Additionally, the increased computational efficiency of utilising surrogate models (emulators) over the full RTMs, could allow the development of surrogate models for more complex physics. Currently the retrieval of methane (and other trace gases) in complex atmospheric conditions, such as over clouds/haze, cities or heterogeneous surface conditions requires more complex modelling that is not possible to implement fully within operational processing schemes without a many-fold increase in processing time. The approach for generating surrogate models in this study could be adapted to different training datasets that represent more complex physics, allowing fast and efficient retrievals and therefore a better understanding and quantification of Methane and other trace gases/pollutants in complicated situations, that currently cannot be fully achieved within operational processing schemes.

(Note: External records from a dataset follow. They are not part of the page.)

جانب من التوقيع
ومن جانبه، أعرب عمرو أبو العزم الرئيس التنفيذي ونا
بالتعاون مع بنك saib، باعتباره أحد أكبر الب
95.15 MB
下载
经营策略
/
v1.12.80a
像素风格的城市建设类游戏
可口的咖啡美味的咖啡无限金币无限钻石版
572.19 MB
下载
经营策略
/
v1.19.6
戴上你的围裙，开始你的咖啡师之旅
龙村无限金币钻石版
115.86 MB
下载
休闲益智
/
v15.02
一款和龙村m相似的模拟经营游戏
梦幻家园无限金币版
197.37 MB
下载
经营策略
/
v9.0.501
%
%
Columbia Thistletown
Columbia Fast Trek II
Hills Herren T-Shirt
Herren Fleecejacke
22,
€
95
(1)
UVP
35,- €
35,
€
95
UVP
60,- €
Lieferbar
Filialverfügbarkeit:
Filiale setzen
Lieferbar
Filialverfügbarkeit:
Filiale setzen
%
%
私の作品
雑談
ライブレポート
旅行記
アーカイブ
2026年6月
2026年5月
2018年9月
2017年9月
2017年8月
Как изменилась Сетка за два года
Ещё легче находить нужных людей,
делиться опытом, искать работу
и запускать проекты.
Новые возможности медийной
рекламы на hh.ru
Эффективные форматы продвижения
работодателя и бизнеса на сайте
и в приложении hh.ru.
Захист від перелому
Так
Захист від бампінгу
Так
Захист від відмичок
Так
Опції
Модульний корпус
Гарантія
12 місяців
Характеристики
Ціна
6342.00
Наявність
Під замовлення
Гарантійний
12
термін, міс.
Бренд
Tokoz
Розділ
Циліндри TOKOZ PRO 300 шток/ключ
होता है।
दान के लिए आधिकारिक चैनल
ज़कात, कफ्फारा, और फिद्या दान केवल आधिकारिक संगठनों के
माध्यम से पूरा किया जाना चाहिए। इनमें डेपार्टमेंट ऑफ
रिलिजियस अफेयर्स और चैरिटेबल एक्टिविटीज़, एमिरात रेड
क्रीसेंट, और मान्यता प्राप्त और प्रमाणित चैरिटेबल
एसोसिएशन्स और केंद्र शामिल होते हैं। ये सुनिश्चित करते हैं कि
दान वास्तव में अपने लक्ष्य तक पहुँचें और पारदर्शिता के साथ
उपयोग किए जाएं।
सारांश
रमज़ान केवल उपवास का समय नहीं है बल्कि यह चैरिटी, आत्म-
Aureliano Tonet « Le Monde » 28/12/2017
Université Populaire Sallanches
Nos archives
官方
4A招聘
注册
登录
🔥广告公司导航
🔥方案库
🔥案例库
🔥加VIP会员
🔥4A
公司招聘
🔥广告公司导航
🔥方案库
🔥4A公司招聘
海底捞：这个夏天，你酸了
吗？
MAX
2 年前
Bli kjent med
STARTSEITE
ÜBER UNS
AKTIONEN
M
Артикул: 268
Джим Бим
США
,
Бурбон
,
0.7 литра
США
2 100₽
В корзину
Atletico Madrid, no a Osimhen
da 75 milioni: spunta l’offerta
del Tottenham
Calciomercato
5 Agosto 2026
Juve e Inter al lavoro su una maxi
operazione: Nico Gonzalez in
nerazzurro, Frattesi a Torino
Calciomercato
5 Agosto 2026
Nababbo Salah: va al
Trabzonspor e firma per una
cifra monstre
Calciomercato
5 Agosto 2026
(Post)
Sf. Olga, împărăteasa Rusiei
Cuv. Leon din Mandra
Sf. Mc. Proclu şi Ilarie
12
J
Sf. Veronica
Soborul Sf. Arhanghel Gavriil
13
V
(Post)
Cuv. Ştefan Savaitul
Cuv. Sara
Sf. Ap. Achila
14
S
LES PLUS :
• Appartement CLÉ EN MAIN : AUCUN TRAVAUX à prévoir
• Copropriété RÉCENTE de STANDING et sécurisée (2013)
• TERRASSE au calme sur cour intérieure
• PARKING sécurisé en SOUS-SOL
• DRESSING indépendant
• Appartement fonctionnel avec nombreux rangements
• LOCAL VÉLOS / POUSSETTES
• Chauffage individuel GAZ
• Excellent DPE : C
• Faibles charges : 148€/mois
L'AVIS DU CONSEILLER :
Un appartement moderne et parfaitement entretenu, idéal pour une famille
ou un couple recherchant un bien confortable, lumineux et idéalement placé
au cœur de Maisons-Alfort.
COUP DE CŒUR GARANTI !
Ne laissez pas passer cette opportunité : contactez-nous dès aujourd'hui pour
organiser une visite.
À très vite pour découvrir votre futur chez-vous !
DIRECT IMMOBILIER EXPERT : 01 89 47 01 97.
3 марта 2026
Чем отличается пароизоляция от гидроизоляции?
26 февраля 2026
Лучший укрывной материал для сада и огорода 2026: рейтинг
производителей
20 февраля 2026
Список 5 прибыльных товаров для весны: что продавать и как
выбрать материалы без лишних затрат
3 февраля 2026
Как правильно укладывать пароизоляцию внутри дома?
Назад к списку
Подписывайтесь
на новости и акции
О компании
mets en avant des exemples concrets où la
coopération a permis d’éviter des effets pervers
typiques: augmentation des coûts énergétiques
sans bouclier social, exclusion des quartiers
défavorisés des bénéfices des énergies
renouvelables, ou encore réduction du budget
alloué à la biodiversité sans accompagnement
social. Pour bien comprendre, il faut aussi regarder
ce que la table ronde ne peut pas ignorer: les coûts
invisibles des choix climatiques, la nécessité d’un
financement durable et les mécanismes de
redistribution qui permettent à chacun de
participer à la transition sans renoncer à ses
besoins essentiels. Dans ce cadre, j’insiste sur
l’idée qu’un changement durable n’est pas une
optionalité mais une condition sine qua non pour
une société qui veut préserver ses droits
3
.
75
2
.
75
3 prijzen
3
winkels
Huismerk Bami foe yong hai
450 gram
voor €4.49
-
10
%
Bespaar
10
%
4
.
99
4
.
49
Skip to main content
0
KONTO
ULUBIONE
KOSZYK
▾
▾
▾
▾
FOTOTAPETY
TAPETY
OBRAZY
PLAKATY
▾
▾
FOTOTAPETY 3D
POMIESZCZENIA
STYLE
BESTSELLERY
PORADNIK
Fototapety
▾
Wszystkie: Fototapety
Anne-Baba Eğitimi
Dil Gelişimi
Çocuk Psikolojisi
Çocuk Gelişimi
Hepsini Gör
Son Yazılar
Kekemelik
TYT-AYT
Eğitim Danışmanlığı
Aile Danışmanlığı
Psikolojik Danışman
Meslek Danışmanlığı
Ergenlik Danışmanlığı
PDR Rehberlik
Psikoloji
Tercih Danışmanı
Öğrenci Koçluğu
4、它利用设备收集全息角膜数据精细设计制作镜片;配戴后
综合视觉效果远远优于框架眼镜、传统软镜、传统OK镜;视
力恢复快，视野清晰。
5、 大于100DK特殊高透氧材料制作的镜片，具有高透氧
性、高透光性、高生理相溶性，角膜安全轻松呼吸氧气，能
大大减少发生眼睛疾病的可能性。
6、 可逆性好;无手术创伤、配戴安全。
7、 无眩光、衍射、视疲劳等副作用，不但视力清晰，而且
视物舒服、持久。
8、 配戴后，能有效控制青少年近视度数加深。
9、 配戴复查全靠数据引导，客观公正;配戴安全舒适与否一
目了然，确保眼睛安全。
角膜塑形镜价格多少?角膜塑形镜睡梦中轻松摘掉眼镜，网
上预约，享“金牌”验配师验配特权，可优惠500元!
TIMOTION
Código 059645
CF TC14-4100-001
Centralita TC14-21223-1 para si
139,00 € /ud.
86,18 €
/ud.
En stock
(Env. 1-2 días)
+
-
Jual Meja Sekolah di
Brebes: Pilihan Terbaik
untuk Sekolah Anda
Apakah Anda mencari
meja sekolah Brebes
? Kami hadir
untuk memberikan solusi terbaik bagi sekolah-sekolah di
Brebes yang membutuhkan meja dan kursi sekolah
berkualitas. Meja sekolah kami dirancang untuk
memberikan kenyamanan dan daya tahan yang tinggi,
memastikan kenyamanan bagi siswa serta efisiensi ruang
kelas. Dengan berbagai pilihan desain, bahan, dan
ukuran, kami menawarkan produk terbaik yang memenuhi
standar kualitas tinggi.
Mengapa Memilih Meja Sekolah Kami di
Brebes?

In conclusion, our analysis and experiments demonstrate the viability of surrogate models as emulators for radiative transfer models and demonstrate the importance of giving attention to the sampling technique and the preparation of the dataset. Efficient and accurate surrogate models can be learned best by reducing both input and output spaces using PCA, and learning a shallow neural network to map between them. The surrogate models developed in this study can be further implemented within operational retrieval schemes of trace gases, whereby the reduced computational cost and timing of surrogate models can not only reduce overhead costs in operational processing schemes for S5P/TROPOMI and other satellite instruments, but also allow retrievals using more complex physics that currently cannot be fully realised.